La politique et le sacré

DeclarationDroitsCarnavaletDans la Déclaration des Droits de l’Homme de 1789, on pouvait lire :

« Les représentants du peuple français, constitués en Assemblée nationale, , considérant que l’ignorance, l’oubli ou le mépris des Droits de l’Homme sont les seuls causes des malheurs publics et de la corruption des gouvernements, ont résolu d’exposer, dans une Déclaration solennelle, les droits naturels, inaliénables et sacrés de l’homme. »

Vous avez bien lu : « sacrés ». Cette démocratie, que les élus ont essayé de mettre en place par le long processus d’instauration du suffrage universel, s’appuie sur une sorte d’acte de foi moral ou de conviction, à savoir que la liberté est possible pour tous, sans exception. C’est une thématique d’origine chrétienne mais qui a mis deux millénaires à trouver sa place dans la réflexion de l’ Eglise sur le pouvoir civil.

La démocratie, sacralisée, ointe par le suffrage universel, présuppose qu’il est une nature humaine irréductible, qui permet un accord sur un minimum de principes et dont la traduction civile s’appelle les Droits de l’ Homme. Tenir aux droits sacrés de la personne humaine est un signe de sens du Bien commun, et un argument supplémentaire en faveur de l’existence d’un patrimoine commun de l’humanité présent en chaque personne.

En se souvenant que ces droits naturels, proclamés en 1789, l’étaient sous les auspices de l’ Etre suprême, il ne faut pas en conclure que cette loi devenait positive : la loi naturelle avait besoin d’ être codifiée et contraignante pour pouvoir perdurer. Il y avait là un tournant considérable dans la conception du pouvoir civil et sa capacité à devenir légitime, indépendamment de sa sacralité.

Qu’on le veuille ou non, la Révolution française, malgré ses crimes et ses perversions, n’était pas, dans sa volonté initiale d’écrire les Droits de l’Homme, opposée à la réflexion de l’ Eglise sur la nature du pouvoir civil. Ce pouvoir, pour l’ Eglise comme pour les révolutionnaires, était avant tout au service du Bien commun, et ne tenait pas sa légitimité de sa légalité, mais puisait sa légitimité dans son adéquation à la Loi naturelle, écrite de toute éternité dans le coeur de l’ Homme selon les chrétiens, gravée depuis peu dans la Déclaration universelle des Droits de l’homme et du citoyen d’après les révolutionnaires.

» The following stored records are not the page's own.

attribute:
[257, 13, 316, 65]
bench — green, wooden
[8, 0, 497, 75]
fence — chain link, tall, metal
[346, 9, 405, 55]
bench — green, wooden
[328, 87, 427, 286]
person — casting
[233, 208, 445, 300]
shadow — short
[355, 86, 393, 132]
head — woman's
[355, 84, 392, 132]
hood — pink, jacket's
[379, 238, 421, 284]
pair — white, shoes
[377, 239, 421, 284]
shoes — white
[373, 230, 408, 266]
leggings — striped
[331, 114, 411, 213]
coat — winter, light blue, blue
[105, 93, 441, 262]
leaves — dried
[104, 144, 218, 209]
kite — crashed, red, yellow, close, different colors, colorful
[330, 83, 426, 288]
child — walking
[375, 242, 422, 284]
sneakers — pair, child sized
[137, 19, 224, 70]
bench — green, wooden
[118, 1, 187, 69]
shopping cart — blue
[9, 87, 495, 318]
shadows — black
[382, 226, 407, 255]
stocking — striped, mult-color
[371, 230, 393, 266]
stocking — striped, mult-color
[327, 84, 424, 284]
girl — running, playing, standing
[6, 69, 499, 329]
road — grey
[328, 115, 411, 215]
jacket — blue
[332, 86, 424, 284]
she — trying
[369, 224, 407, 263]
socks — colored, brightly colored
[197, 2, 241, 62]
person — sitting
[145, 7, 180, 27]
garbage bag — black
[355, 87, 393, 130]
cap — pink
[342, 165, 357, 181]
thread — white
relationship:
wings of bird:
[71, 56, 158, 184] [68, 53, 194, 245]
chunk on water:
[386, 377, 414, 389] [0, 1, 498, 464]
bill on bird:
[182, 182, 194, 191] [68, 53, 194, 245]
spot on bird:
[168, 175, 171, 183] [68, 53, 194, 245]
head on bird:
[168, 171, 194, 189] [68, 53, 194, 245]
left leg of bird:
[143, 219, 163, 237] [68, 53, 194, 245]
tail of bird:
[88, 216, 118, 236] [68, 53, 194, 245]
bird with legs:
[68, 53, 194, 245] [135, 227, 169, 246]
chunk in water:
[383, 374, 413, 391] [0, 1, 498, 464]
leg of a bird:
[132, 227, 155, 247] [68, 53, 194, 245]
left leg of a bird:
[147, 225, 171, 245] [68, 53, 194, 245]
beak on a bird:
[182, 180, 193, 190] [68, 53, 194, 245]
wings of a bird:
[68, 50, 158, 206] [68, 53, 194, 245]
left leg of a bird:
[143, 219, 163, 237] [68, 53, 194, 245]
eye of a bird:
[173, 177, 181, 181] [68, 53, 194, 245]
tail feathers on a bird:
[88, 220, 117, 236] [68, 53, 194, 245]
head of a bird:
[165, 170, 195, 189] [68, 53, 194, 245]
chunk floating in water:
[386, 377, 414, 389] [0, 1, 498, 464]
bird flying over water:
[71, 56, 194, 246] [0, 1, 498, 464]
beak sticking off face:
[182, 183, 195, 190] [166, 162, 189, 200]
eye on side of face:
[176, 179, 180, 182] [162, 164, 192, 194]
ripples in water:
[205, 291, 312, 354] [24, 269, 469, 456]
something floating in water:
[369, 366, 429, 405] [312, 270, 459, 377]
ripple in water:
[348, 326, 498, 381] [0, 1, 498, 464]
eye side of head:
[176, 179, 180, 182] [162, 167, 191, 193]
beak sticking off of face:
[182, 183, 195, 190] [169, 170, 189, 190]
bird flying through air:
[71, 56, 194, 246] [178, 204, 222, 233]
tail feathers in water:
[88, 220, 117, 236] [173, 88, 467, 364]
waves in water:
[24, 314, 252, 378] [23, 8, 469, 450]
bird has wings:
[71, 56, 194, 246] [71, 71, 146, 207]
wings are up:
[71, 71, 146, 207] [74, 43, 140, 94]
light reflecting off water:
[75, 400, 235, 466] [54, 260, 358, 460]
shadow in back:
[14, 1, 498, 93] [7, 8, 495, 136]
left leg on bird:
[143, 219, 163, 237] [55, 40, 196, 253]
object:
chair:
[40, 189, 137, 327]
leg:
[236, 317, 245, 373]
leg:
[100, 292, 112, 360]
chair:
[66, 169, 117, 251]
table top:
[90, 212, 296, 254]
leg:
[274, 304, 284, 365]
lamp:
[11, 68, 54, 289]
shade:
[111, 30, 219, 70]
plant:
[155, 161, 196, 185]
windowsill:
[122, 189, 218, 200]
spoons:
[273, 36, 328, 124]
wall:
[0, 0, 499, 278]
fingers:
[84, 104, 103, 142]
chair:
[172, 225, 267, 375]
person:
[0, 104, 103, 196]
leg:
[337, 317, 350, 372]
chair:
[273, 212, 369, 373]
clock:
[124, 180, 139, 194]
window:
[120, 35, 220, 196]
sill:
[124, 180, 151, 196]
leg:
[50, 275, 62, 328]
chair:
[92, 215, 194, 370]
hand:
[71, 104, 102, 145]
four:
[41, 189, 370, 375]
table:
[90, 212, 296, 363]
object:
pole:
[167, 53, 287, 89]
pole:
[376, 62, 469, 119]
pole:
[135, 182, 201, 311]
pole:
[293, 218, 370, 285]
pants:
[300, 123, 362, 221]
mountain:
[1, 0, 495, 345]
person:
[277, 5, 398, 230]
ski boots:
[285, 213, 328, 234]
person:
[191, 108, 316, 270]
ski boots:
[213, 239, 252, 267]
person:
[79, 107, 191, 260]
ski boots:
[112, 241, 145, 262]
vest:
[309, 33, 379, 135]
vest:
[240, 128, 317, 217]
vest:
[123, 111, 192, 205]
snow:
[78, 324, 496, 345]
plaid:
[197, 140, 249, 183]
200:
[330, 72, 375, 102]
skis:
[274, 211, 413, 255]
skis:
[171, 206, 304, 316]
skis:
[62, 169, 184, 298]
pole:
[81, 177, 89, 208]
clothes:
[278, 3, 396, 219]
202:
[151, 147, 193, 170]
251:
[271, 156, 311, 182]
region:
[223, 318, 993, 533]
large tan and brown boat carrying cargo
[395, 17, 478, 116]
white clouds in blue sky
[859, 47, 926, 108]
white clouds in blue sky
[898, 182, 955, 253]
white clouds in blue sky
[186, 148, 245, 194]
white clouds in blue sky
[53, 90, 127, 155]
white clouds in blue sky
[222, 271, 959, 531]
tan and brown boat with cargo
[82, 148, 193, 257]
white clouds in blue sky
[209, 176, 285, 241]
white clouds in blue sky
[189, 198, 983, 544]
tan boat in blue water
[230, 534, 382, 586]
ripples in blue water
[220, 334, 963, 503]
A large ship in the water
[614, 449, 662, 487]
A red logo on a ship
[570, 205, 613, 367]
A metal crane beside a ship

Les Droits de l’Homme n’épuisent pas la Loi naturelle. Ils manifestent la prise de conscience d’une nécessaire auto-limitation de toute autorité. Que l’on pense que l’autorité vienne de Dieu ou non, le principe de son auto-limitation est indispensable. La toute-puissance n’étant le fait que de Dieu, toute forme de puissance humaine doit se fixer ses propres limites. C’est ce qu’essaient de faire les Constitutions des Etats, c’est ce que font les Droits de l’Homme. De cette auto-limitation découle logiquement l’onction du suffrage universel. Le pouvoir ne peut user sans limites de sa liberté, et ne peut faire l’impasse sur le fait qu’il est incarné par des hommes et pour les hommes. Au service du Bien commun.